=== Stored entries ===
= = = = =

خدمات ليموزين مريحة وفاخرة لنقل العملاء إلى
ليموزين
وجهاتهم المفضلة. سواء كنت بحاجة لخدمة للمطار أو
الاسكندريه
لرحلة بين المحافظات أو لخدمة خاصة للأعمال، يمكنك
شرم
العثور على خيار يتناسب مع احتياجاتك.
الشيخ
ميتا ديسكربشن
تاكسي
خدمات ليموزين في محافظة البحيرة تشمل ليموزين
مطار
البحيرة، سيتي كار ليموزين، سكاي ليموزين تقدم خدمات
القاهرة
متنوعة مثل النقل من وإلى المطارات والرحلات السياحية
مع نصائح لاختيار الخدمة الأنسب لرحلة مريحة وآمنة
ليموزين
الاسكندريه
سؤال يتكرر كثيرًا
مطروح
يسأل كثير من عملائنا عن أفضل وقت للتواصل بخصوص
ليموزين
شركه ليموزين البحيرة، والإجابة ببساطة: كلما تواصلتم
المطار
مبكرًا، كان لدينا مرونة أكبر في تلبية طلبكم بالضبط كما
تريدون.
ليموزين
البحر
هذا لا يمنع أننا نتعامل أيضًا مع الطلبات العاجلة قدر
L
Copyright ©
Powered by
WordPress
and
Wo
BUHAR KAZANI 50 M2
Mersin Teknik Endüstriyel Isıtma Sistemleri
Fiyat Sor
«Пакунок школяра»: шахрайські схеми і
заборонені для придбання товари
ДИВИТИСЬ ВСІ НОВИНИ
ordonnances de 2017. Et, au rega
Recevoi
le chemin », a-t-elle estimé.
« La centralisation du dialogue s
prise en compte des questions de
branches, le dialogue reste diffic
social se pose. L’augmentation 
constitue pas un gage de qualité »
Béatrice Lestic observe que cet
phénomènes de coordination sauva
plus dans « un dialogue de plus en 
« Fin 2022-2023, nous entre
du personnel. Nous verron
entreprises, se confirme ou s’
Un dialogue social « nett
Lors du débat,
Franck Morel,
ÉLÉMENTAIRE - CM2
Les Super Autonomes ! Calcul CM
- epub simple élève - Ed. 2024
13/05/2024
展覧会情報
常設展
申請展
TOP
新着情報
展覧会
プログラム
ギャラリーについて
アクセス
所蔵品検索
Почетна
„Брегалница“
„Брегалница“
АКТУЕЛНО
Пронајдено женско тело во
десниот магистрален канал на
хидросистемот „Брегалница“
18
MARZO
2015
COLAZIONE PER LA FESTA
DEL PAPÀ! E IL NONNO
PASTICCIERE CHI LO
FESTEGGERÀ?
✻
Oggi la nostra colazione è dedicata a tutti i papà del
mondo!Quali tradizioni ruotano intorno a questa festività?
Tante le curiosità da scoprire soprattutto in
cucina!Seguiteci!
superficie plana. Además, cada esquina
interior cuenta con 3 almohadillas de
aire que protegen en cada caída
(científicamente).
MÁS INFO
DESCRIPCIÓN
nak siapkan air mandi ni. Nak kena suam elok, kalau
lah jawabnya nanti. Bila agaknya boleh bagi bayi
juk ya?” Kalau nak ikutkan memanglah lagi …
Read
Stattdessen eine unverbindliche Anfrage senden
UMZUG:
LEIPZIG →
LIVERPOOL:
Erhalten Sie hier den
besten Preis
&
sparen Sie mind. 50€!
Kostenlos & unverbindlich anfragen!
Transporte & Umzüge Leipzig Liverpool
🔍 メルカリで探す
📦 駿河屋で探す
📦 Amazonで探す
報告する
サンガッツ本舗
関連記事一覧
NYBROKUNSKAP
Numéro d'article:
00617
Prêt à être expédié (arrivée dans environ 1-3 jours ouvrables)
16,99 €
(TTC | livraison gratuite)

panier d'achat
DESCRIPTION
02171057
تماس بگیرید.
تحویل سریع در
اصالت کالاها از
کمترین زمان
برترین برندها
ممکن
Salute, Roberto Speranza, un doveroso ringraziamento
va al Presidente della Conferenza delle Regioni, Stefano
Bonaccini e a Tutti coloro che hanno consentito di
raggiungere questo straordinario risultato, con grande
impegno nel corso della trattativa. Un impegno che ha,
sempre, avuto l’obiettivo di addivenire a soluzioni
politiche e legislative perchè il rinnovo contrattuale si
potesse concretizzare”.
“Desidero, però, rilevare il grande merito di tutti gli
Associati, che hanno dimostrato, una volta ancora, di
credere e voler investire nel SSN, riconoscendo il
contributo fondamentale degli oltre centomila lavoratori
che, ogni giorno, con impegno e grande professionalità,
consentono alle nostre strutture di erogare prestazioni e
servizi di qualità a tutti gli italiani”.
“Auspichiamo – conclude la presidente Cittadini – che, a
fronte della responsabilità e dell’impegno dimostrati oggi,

= = = = =

=== WORK INSTRUCTIONS ===
Reproduce word for word the stretch of the listing above from its first line through the line containing "متنوعة مثل النقل".

=== ANSWER AREA ===
خدمات ليموزين مريحة وفاخرة لنقل العملاء إلى
ليموزين
وجهاتهم المفضلة. سواء كنت بحاجة لخدمة للمطار أو
الاسكندريه
لرحلة بين المحافظات أو لخدمة خاصة للأعمال، يمكنك
شرم
العثور على خيار يتناسب مع احتياجاتك.
الشيخ
ميتا ديسكربشن
تاكسي
خدمات ليموزين في محافظة البحيرة تشمل ليموزين
مطار
البحيرة، سيتي كار ليموزين، سكاي ليموزين تقدم خدمات
القاهرة
متنوعة مثل النقل من وإلى المطارات والرحلات السياحية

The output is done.